A novel 8-genome instability-associated lncRNAs signature predicting prognosis and drug sensitivity in gastric cancer.

Background: Genome instability lncRNA (GILnc) is prevalently related with gastric cancer (GC) pathophysiology. However, the study on the relationship GILnc and prognosis and drug sensitivity of GC remains scarce.

Method: We extracted expression data of 375 GC patients from TCGA cohort and 205 GC patients from GSE26942 cohort. Then, lncRNA was separated from expression data, and systematically characterized the 8 marker lncRNAs using the LASSO method. Next, we constructed a GILnc model (GILnc score) to quantify the GILnc index of each GC patient. Finally, we analyzed the relationship between GILnc score and clinical traits including survival outcomes, TP53, and drug sensitivity of GC.

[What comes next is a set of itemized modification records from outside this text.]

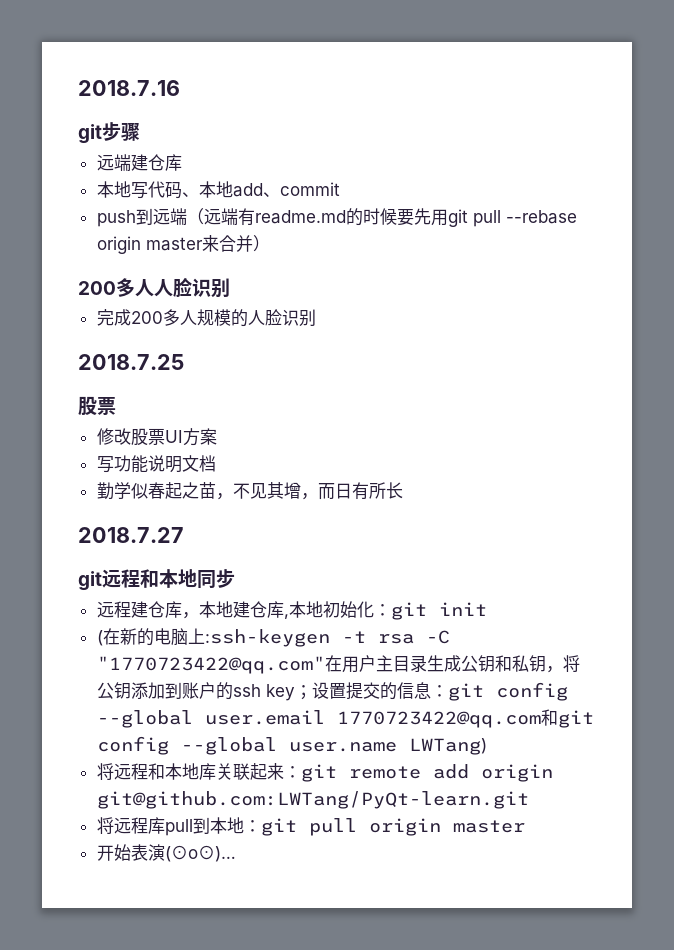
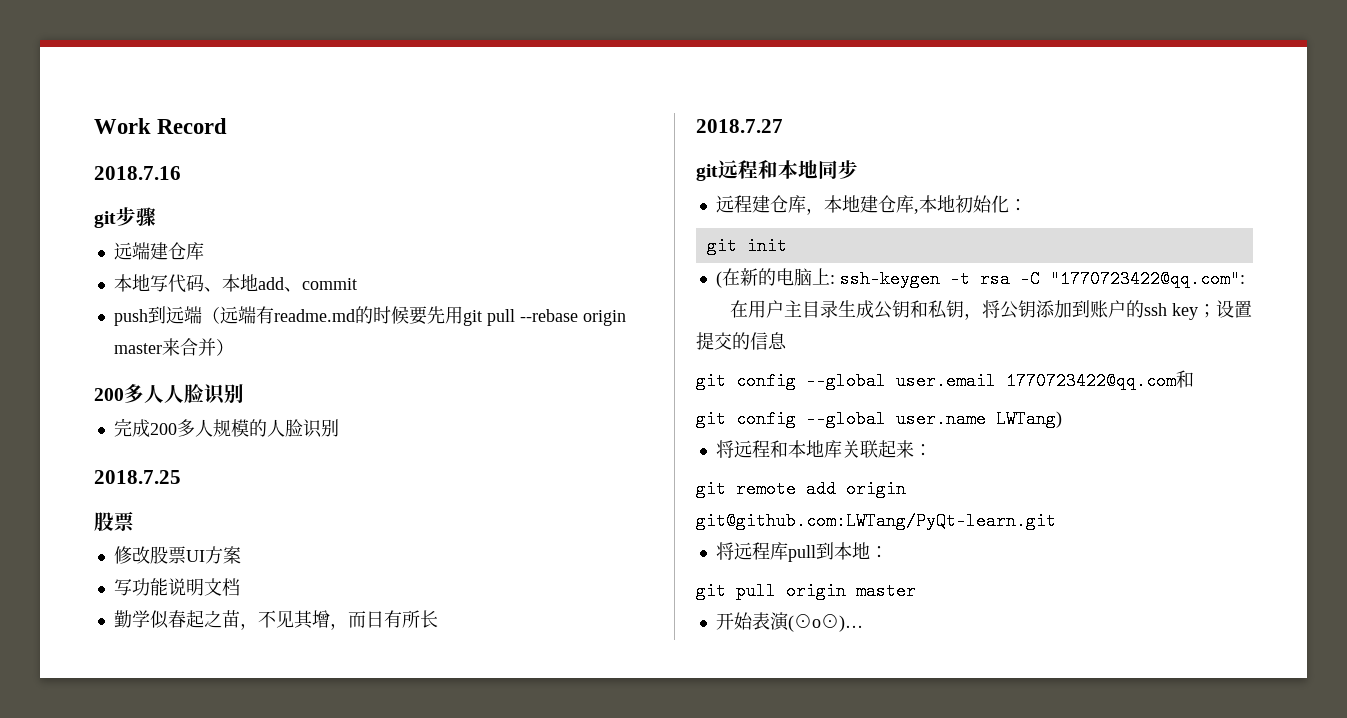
(78, 88) none -> [94,118,228,134] Work Record //
(391, 610) none -> (1027, 205) //
[204,629,330,647] :ssh-keygen -> [829,270,940,288] : ssh-keygen
[96,656,325,674] "1770723422@qq.com" -> [1049,270,1245,288] "1770723422@qq.com": //
[430,685,448,697] ： -> (787, 341) //
(558, 717) none -> (1194, 379) //
(301, 772) none -> (932, 450) //
(261, 826) none -> (888, 552) //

Results: Based on a computational frame, 205 GILncs in GC has been identified. Then, a 8 GILncs was successfully established to predict overall survival in GC patients based on LASSO analysis, divided GC samples into high GILnc score and low GILnc score groups with significantly different outcome and was validated in multiple independent patient cohorts. Furthermore, GILnc model is better than the prediction performance of two recently published lncRNA signatures, and the high GILnc score group was more sensitive to mitomycin. Besides, the GILnc score has greater prognostic significance than TP53 mutation status alone and is capable of identifying intermediate subtype group existing with partial TP53 functionality in TP53 wild-type patients. Finally, GILnc signature as verified in GSE26942.

Conclusion: We applied bioinformatics approaches to suggest that a 8 GILnc signature could serve as prognostic biomarkers, and provide a novel direction to explore the pathogenesis of GC.